### Estratto
# # # #

Questo tessuto comune vorrei tentare, qui, partendo da alcune situazioni cliniche acute, di descriverlo come la “carne viva” dell’incontro.
L’incontro “a mani nude”, o a corpo a corpo, cioè quello che non prevede, se non per caratterizzare una diagnosi differenziale con il fronte “organico” altri mezzi, di fatto, nella sua struttura processuale, è una mescolanza di elementi “atmosferici” e di elementi “eidetici”.
Per elementi atmosferici intendo, qui, aspetti squisitamente “estetici”, coglibili con una estensione metaforica dei sensi, ovvero il “gustativo”, il “tattile”, l’”olfattivo”. L’atmosfera generata da due esseri umani che si incontrano, e dal contesto dove essi si incontrano è un qualcosa che “si palpa”, o che si “tocca”, o che ti arriva “a pelle”, oppure è un qualcosa che si “annusa”, o un qualcosa che si “assapora” o si “sente”.
Quando utilizzo queste espressioni “sensoriali”, va chiarito che esse rimandano solo nominalmente alle vie specifiche di senso. Ovvero annusare, toccare, gustare un’atmosfera non hanno nulla a che vedere con le catene neuronali che partono dalle mucose olfattive, o dalle papille gustative, o dai corpuscoli del Pacini negli strati dell’epidermide e del derma, ma, cionondimeno, rappresentano prospettive immediate di conoscenza molto potenti (“dati immediati” di conoscenza). Queste modalità conoscitive si possono ricondurre ad un sentire patico, che affonda le sue radici nel nostro corpo vissuto, nel corpo-che-siamo, ovvero in quella estensione vibrata e partecipata del nostro essere che tiene accesa una continua relazione simpatetica con il mondo.

# # # #

### Dati da analizzare
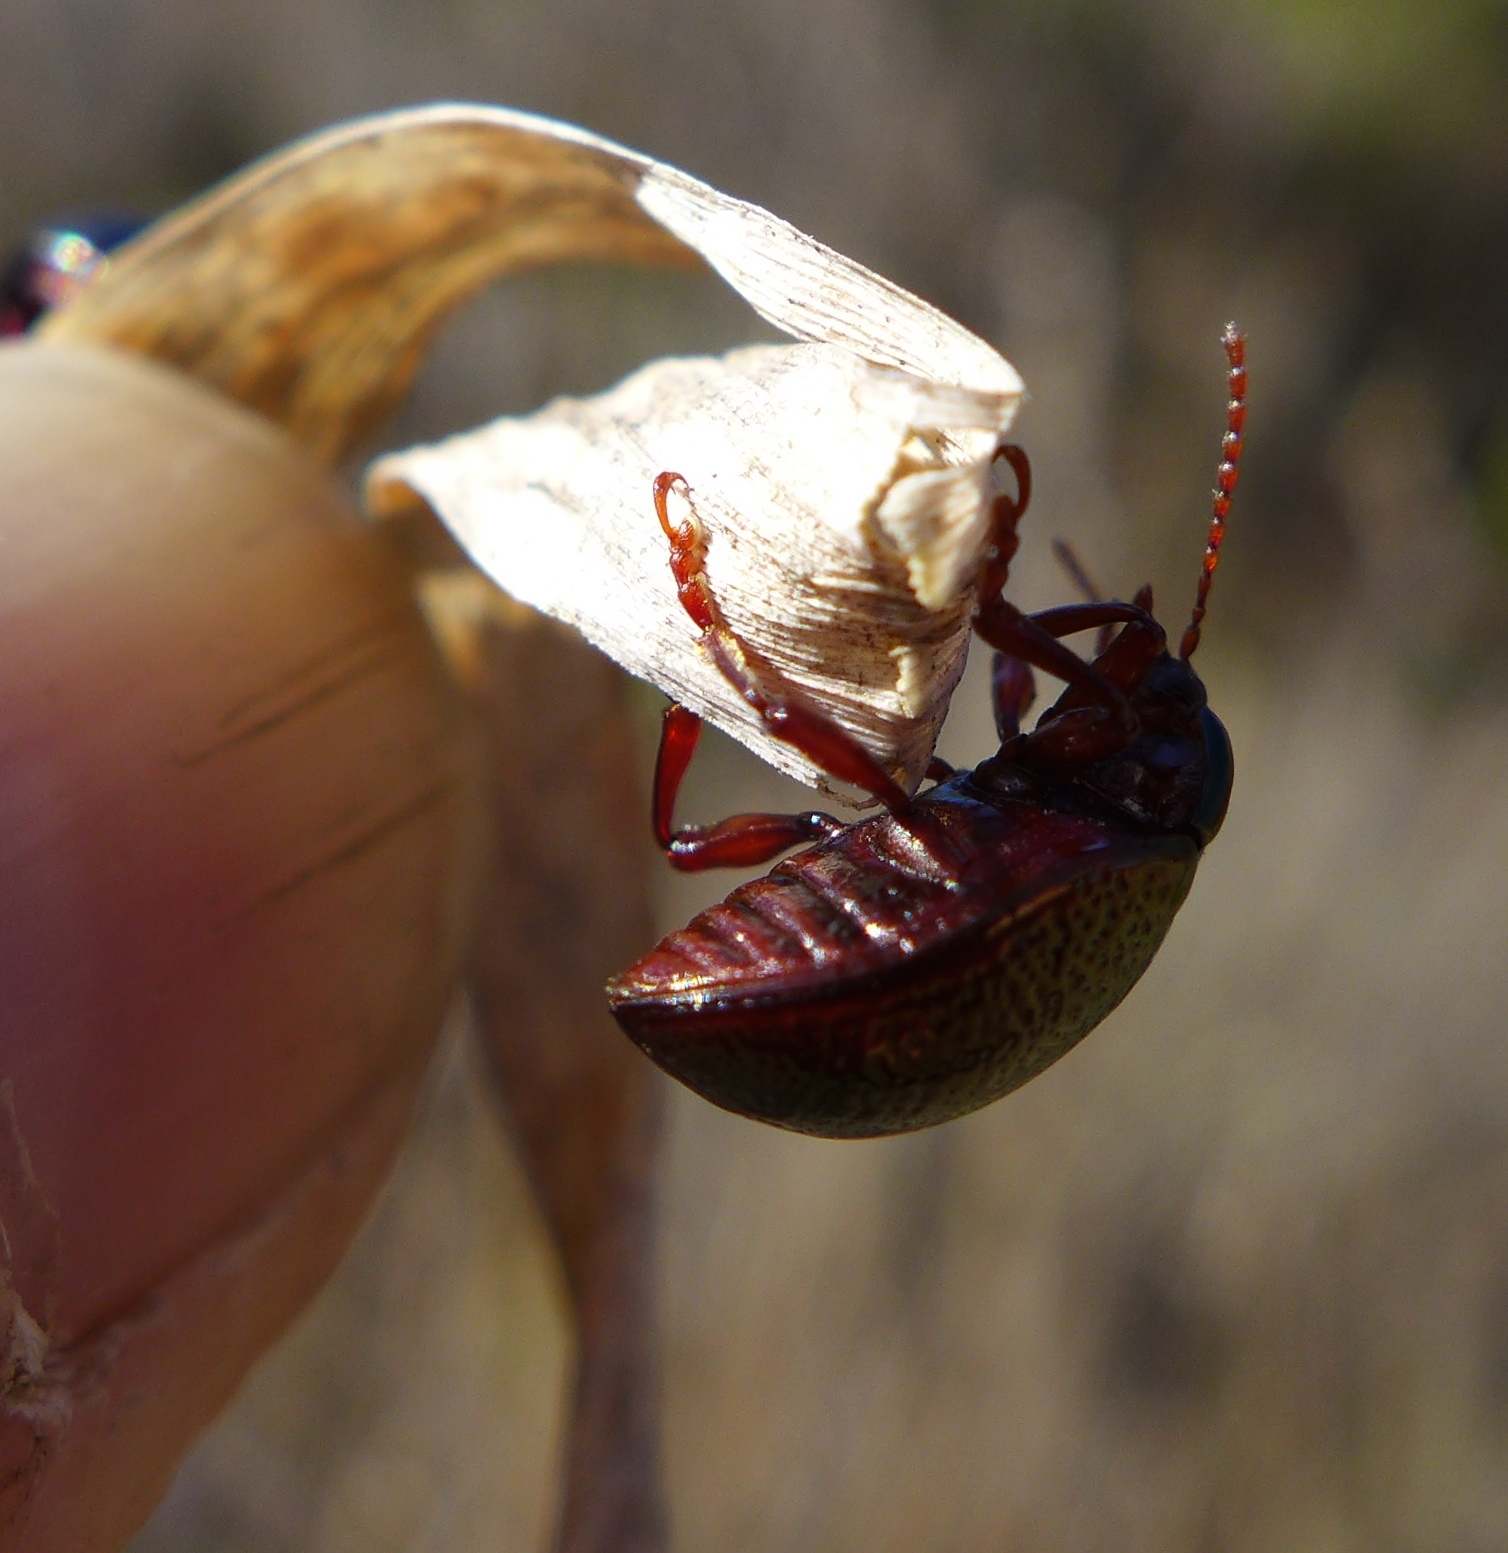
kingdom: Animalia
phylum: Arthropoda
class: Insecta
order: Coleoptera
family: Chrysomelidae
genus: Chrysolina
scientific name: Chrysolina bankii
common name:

# # # #

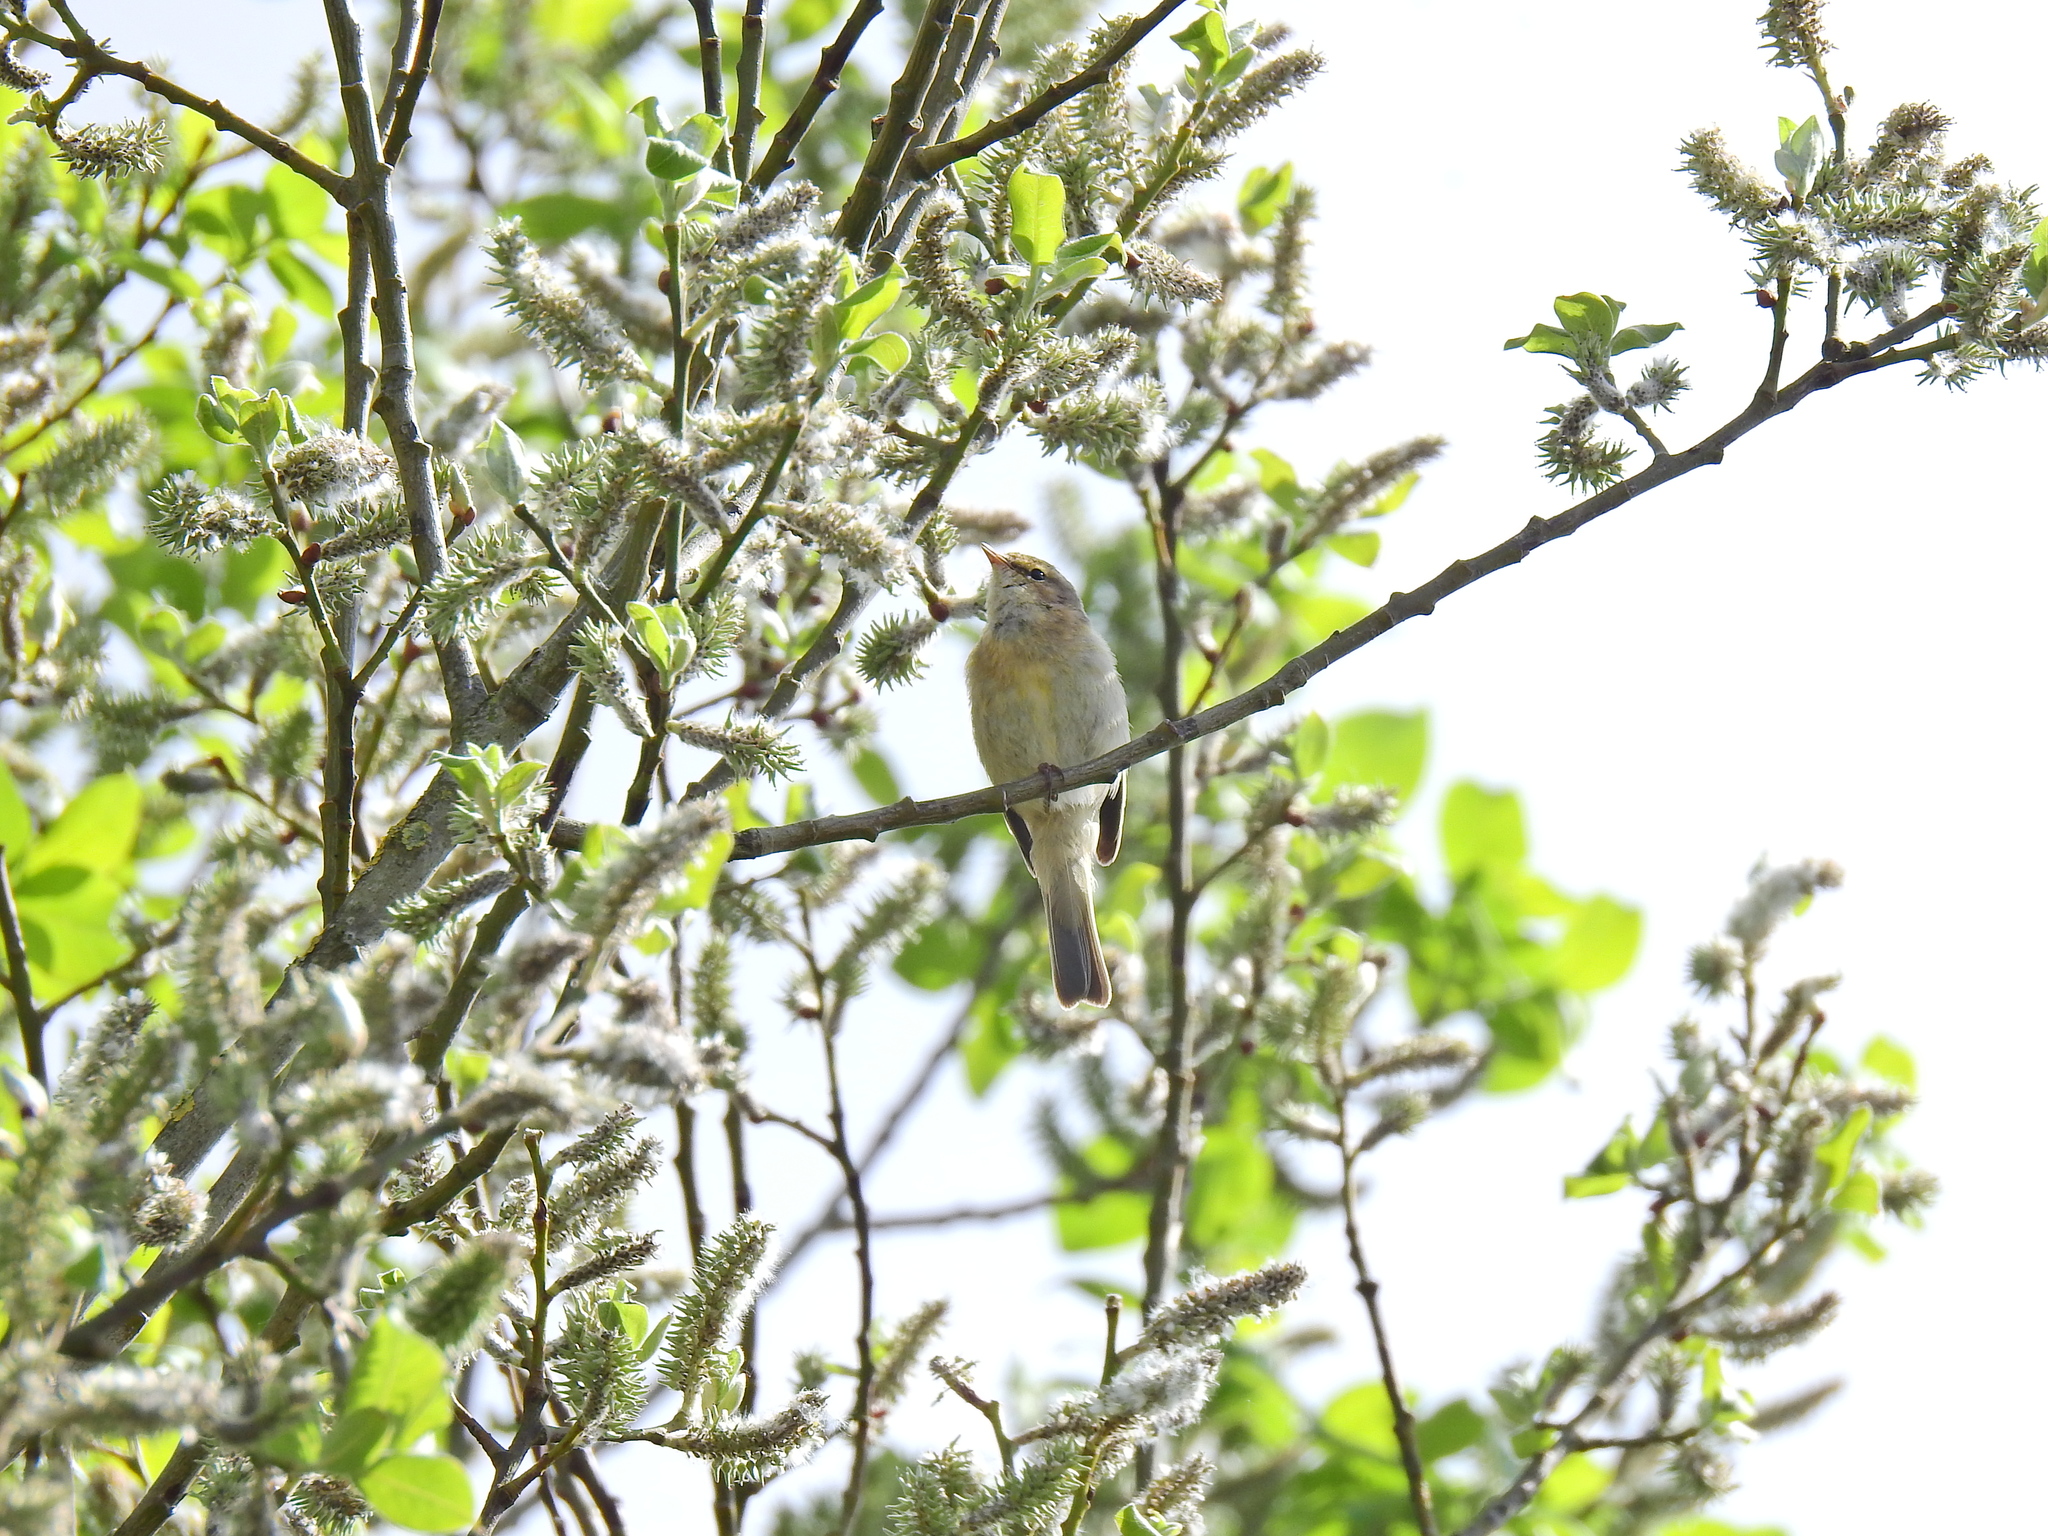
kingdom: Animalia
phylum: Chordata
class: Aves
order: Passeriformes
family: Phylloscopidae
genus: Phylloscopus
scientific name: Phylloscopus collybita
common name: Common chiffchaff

# # # #

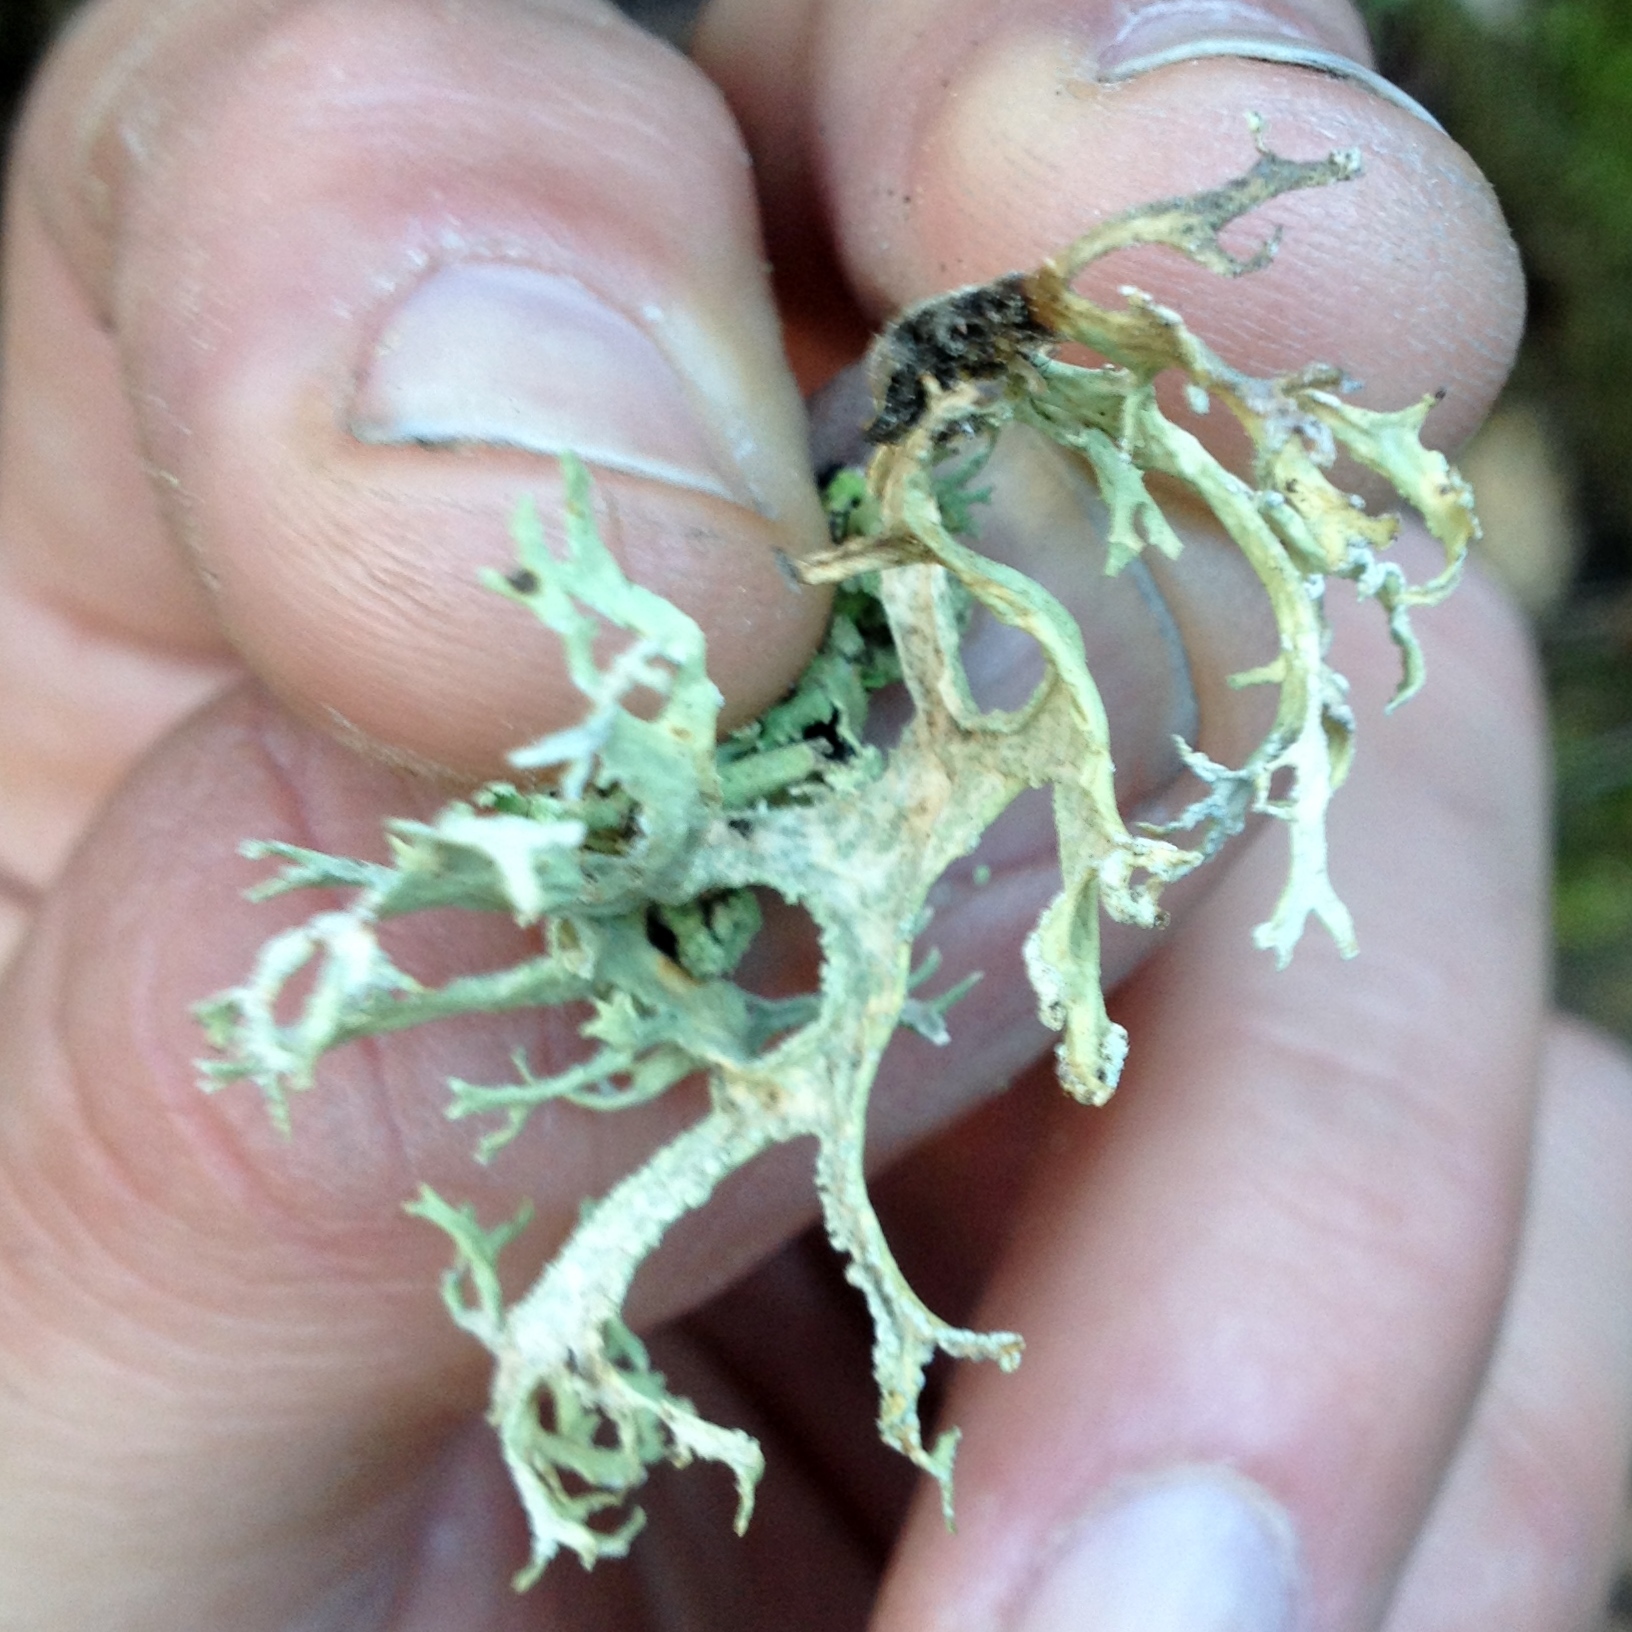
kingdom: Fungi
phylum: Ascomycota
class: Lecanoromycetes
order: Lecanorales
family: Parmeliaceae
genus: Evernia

# # # #

### Consegne dell'esercizio
1. Rispondi a queste domande sul brano.
(a) Con quale espressione viene descritto il tessuto comune dell'incontro?
(b) Quali sensi vengono nominati per spiegare gli elementi atmosferici?
(c) A che cosa si possono ricondurre queste modalità conoscitive?
2. Elenca tutte le espressioni con cui il brano dice come si coglie l'atmosfera creata da due esseri umani che si incontrano.
3. Aggiorna il tratto del brano da "Quando utilizzo queste" fino a "con il mondo.", mettendo "efficaci" al posto di "potenti".

### Soluzioni qui sotto
1.
(a) Come la "carne viva" dell'incontro.
(b) Il "gustativo", il "tattile" e l'"olfattivo".
(c) A un sentire patico.

2.
- si palpa
- si tocca
- ti arriva a pelle
- si annusa
- si assapora
- si sente

3.
Quando utilizzo queste espressioni “sensoriali”, va chiarito che esse rimandano solo nominalmente alle vie specifiche di senso. Ovvero annusare, toccare, gustare un’atmosfera non hanno nulla a che vedere con le catene neuronali che partono dalle mucose olfattive, o dalle papille gustative, o dai corpuscoli del Pacini negli strati dell’epidermide e del derma, ma, cionondimeno, rappresentano prospettive immediate di conoscenza molto efficaci (“dati immediati” di conoscenza). Queste modalità conoscitive si possono ricondurre ad un sentire patico, che affonda le sue radici nel nostro corpo vissuto, nel corpo-che-siamo, ovvero in quella estensione vibrata e partecipata del nostro essere che tiene accesa una continua relazione simpatetica con il mondo.